大地に刻まれた傷・・・・・ブロック5

イエーメン南西部の山岳地帯には、幾つか特徴のある地形が見られます。
 一つは山岳地帯と砂漠との境界に見られる、謎の環状構造。もう一つは山岳地帯をNNE-SSW方向に走る、直線の断裂構造です。

a)











 謎の環状構造。環の中心から、尾根が蛸足のように放射状に延びています。環の外側にも、環に沿って尾根が延びています。
 これはこの辺りの地質構造を反映したものでしょうか?
b)








 環の中心から放射状に延びる尾根の近景です。尾根の斜面に細かい筋が見えますが、これがこの地域の基本的な地質構造です。この構造は尾根の方向とはずれています。概ねNW-SE方向で、川の対岸にもそれが表れているから、例の環状構造は、この地域の地質構造とは無関係な要因で産まれた事になります。
 なお、中央に川があります。普段水があるかどうかは判りませんが、周辺に集落や緑地があることから、この川の地下には地下水があることは顕かです。
 
c)








 山地を横切る直線の(1)断裂構造。方向はNNE-SSW方向。日本の中央構造線と云ってよいほどの構造です。
 左に褶曲の様な湾曲が見えますが、これは褶曲ではなく、殆ど水平かそれに近い傾斜で、地層が折り重なっているとき、地表面が緩く湾曲していると、地表面での投影ではこのようになることがあります。
 この地域でも、NE-SW方向、WNW-SES方向、それらに斜交するNNW-SSE方向の三種類の割れ目の発達が見られます。
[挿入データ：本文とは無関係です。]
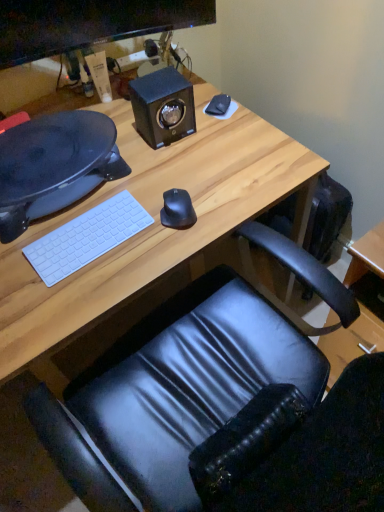
Image resolution: width=384 pixels, height=512 pixels. Find the location of `unoccupied area in front of black matte mouse at center`. unoccupied area in front of black matte mouse at center is located at coordinates (162, 254).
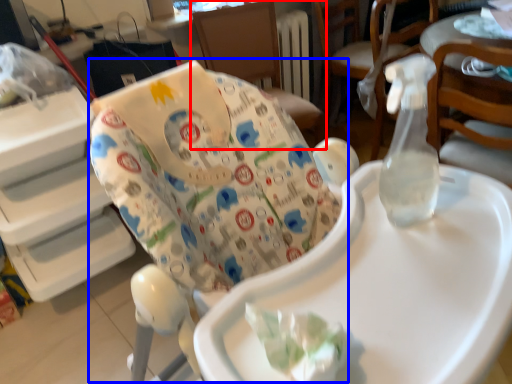
Question: Which point is closer to the camera, chair (highlighted by a red box) or rocking chair (highlighted by a blue box)?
特に(1)の周辺には割れ目が集中しています。これは(1)の活動に伴って出来たリーデルシアータイプの割れ目と考えられます。」
 
d)











 上の南方延長。(1)主断裂にそっておおよそ15qの幅で、細かい皺が発達していることが判ります。日本で云えば、左側は中央構造線沿いのマイロナイト帯とか、右側は南アルプスの鹿塩片麻岩の感じですか。